[ASSIGNMENT]
Once you know how many lines below hold "omitted", reply with that number and add nothing.

SUPPLIED MATERIAL Block Start

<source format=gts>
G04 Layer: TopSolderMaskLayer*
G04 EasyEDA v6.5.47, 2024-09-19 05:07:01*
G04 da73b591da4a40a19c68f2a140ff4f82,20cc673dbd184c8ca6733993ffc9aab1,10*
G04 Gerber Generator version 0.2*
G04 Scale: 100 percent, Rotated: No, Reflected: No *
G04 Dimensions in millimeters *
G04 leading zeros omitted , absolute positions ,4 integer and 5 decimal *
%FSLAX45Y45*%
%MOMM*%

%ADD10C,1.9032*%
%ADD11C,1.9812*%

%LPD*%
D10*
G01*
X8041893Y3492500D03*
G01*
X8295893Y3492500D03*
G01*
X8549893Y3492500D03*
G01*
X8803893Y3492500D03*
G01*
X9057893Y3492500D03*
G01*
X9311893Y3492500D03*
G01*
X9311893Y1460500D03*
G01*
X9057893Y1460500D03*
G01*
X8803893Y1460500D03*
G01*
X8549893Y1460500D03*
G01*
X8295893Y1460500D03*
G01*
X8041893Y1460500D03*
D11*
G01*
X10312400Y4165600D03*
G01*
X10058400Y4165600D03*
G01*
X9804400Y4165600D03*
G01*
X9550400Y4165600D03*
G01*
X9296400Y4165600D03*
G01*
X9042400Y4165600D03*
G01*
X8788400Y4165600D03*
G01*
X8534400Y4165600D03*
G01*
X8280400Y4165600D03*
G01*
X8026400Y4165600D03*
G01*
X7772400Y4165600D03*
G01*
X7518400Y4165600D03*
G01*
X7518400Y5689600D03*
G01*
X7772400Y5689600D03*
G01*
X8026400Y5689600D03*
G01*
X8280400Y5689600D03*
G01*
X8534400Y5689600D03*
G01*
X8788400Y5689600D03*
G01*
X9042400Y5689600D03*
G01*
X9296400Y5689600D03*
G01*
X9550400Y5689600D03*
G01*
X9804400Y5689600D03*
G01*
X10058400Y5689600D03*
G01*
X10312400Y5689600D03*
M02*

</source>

SUPPLIED MATERIAL Block End
SUPPLIED MATERIAL Block Start

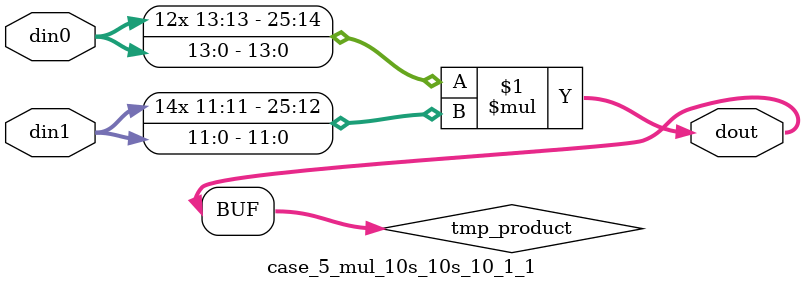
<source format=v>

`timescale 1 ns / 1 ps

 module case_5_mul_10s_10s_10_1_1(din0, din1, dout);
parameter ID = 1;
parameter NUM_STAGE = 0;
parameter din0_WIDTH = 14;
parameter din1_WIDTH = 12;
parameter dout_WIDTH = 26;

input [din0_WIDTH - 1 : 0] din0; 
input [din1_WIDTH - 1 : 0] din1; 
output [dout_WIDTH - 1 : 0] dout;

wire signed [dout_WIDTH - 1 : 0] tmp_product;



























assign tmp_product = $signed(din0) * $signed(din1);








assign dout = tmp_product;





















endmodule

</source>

SUPPLIED MATERIAL Block End
SUPPLIED MATERIAL Block Start

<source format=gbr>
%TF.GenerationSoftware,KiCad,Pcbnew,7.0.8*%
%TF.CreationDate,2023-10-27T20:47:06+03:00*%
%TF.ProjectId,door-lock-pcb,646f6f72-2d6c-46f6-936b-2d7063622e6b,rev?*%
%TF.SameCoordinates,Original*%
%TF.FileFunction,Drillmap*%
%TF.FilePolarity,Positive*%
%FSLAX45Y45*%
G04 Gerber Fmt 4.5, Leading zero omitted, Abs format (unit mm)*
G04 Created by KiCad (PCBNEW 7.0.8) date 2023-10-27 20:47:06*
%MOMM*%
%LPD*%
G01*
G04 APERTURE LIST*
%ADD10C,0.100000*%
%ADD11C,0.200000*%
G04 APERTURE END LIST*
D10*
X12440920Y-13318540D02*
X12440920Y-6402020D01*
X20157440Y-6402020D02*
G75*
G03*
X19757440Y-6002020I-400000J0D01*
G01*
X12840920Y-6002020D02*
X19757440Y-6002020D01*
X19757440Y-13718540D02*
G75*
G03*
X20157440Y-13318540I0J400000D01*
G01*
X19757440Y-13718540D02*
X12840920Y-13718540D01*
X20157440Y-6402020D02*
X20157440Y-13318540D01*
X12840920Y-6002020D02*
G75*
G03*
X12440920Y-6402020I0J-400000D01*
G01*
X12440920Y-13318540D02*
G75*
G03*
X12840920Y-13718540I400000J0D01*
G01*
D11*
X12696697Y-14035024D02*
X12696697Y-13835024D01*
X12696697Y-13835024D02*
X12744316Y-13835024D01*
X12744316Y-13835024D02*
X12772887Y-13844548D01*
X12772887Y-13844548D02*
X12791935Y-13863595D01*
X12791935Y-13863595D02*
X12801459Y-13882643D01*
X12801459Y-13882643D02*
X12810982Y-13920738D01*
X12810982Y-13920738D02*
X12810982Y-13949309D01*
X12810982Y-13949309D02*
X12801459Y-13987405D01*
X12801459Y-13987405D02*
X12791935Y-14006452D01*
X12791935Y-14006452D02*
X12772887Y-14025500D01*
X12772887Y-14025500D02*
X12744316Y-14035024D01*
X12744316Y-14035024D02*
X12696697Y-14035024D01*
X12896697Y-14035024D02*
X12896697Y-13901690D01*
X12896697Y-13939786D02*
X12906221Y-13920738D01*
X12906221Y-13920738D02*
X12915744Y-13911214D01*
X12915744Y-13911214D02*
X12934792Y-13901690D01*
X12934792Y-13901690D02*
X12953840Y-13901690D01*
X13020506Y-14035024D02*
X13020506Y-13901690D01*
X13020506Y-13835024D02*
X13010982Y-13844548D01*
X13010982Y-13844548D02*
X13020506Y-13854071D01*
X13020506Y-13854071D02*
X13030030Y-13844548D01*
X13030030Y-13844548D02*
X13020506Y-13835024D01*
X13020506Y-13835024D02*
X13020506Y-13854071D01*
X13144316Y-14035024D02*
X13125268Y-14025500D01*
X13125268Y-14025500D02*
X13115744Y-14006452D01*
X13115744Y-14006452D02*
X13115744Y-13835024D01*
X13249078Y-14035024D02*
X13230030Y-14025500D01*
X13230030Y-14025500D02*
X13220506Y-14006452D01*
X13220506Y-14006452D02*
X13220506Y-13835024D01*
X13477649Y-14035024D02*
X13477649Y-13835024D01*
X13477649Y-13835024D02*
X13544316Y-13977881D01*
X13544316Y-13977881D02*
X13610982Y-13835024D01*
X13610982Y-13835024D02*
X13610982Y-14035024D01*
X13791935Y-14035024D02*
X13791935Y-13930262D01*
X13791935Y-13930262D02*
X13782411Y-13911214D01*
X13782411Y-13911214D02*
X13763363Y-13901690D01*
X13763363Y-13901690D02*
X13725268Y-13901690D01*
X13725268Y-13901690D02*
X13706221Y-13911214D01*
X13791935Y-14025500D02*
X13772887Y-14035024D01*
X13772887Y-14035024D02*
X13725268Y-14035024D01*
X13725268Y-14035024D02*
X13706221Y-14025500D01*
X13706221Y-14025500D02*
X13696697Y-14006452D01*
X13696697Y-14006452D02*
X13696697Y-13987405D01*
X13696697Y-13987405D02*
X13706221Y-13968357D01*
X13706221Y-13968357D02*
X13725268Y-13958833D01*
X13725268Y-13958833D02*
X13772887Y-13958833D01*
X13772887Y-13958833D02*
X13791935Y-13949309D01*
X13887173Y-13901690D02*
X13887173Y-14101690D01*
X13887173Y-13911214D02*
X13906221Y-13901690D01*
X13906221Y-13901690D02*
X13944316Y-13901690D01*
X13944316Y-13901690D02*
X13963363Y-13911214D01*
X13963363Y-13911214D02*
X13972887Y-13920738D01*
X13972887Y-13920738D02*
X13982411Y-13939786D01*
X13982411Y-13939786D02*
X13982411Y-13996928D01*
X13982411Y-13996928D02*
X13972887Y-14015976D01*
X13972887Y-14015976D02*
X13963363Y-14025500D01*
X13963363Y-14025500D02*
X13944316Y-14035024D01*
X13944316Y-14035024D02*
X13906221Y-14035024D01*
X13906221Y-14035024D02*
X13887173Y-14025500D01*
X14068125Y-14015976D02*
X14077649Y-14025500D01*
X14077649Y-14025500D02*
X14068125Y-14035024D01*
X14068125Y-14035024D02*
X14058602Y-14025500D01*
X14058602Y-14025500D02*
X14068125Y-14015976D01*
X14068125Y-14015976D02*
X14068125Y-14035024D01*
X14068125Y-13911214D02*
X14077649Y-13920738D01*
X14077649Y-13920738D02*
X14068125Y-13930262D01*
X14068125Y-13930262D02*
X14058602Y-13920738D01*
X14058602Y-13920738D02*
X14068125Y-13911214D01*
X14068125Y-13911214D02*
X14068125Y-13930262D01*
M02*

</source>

SUPPLIED MATERIAL Block End

[SOLUTION TO THE EXERCISE]
2